Aiming to serve as the industry’s first objective AI benchmark suite, it covers such areas as computer vision, language translation, personalised recommendations and reinforcement learning tasks.
NVIDIA achieved the best performance in the six MLPerf benchmark results it submitted for.
These cover a variety of workloads and infrastructure scale – ranging from 16 GPUs on one node to up to 640 GPUs across 80 nodes.
The six categories include image classification, object instance segmentation, object detection, non-recurrent translation, recurrent translation and recommendation systems.
NVIDIA did not submit results for the seventh category for reinforcement learning, which does not yet take advantage of GPU acceleration.
A benchmark on which NVIDIA technology performed particularly well was language translation, training the Transformer neural network in just 6.2 minutes.
NVIDIA engineers achieved their results on NVIDIA DGX systems, including NVIDIA DGX-2, featuring 16 fully connected V100 Tensor Core GPUs.
Performance on complex and diverse computing workloads takes more than chipsets.
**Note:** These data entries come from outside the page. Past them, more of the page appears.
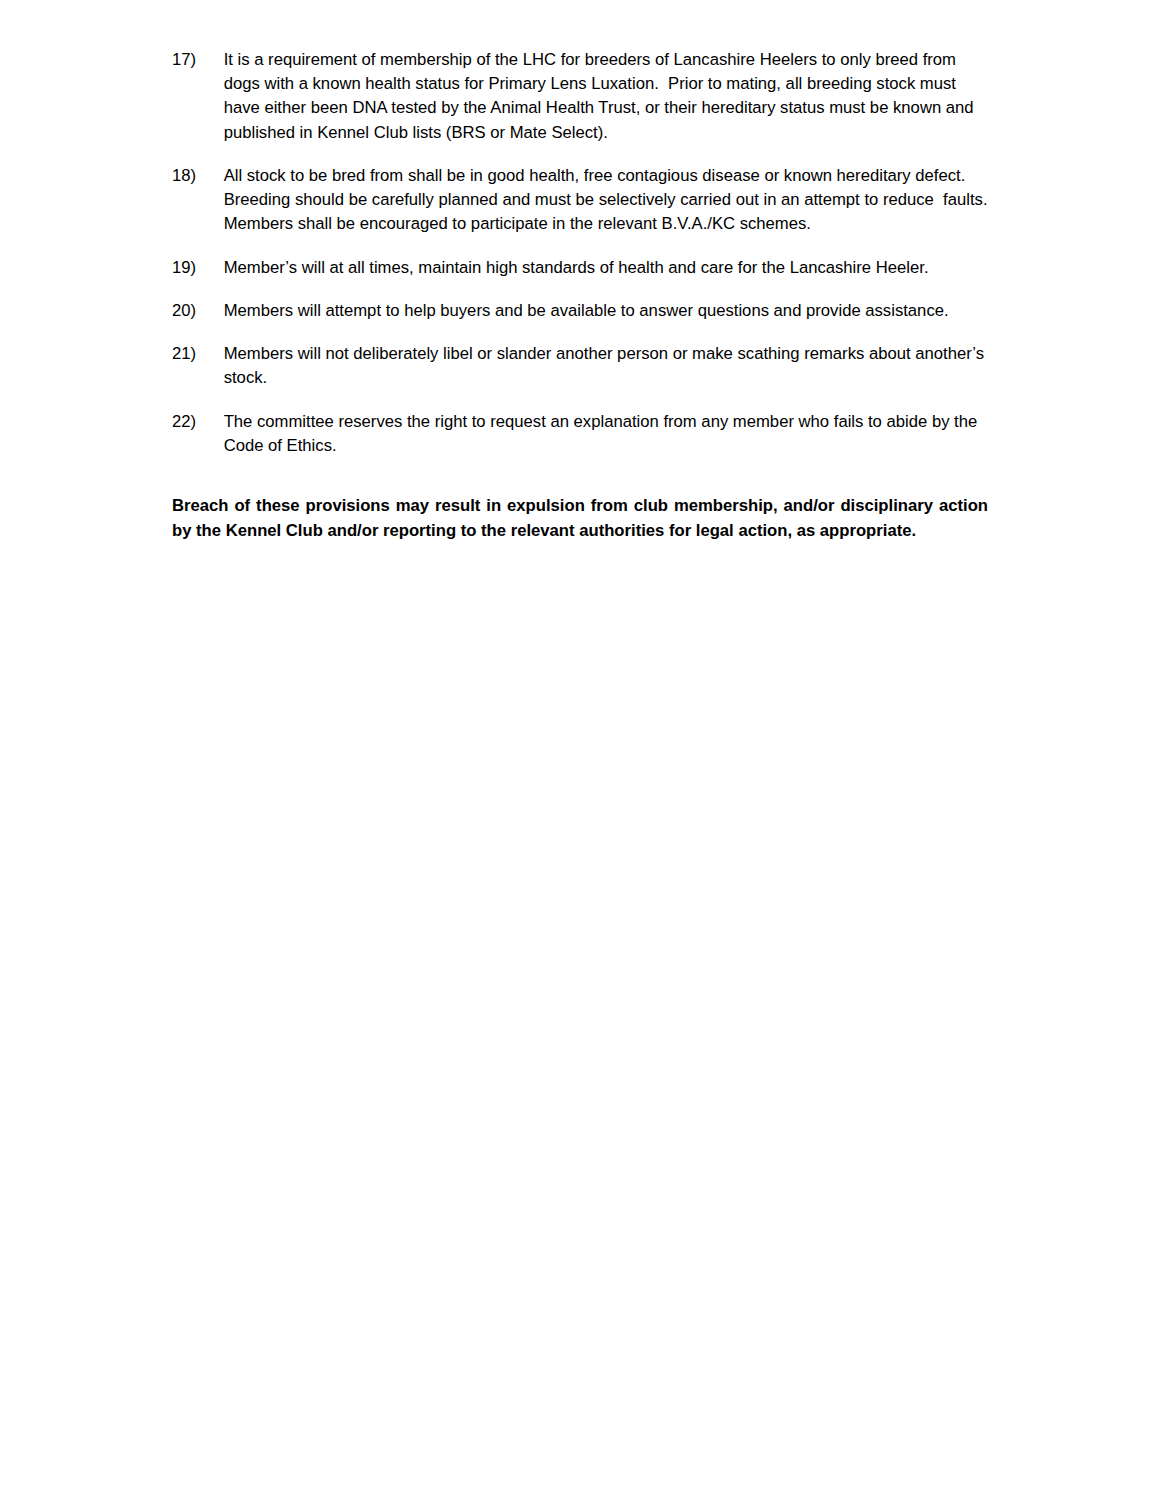17) It is a requirement of membership of the LHC for breeders of Lancashire Heelers to only breed from dogs with a known health status for Primary Lens Luxation. Prior to mating, all breeding stock must have either been DNA tested by the Animal Health Trust, or their hereditary status must be known and published in Kennel Club lists (BRS or Mate Select).
18) All stock to be bred from shall be in good health, free contagious disease or known hereditary defect. Breeding should be carefully planned and must be selectively carried out in an attempt to reduce faults. Members shall be encouraged to participate in the relevant B.V.A./KC schemes.
19) Member’s will at all times, maintain high standards of health and care for the Lancashire Heeler.
20) Members will attempt to help buyers and be available to answer questions and provide assistance.
21) Members will not deliberately libel or slander another person or make scathing remarks about another’s stock.
22) The committee reserves the right to request an explanation from any member who fails to abide by the Code of Ethics.
Breach of these provisions may result in expulsion from club membership, and/or disciplinary action by the Kennel Club and/or reporting to the relevant authorities for legal action, as appropriate.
NVIDIA’s stack includes NVIDIA Tensor Cores, NVLink, NVSwitch, DGX systems, CUDA, cuDNN, NCCL, optimised deep learning framework containers and NVIDIA software development kits.
The software used to achieve NVIDIA’s MLPerf performance are available in the latest NGC deep learning containers.
The containers include the complete software stack and the top AI frameworks, optimised by NVIDIA.
How enterprises use the containers:
- For data scientists on desktops, the containers enable research with NVIDIA TITAN RTX GPUs.
- For workgroups, the same containers run on NVIDIA DGX Station.
- For enterprises, the containers accelerate the application of AI to their data in the cloud with NVIDIA GPU-accelerated instances from Alibaba Cloud, AWS, Baidu Cloud, Google Cloud Platform, IBM Cloud, Microsoft Azure, Oracle Cloud Infrastructure and Tencent Cloud.
- For organisations building on-premise AI infrastructure, NVIDIA DGX systems and NGC-Ready systems from Atos, Cisco, Cray, Dell EMC, HP, HPE, Inspur, Lenovo, Sugon and Supermicro supposedly put AI to work.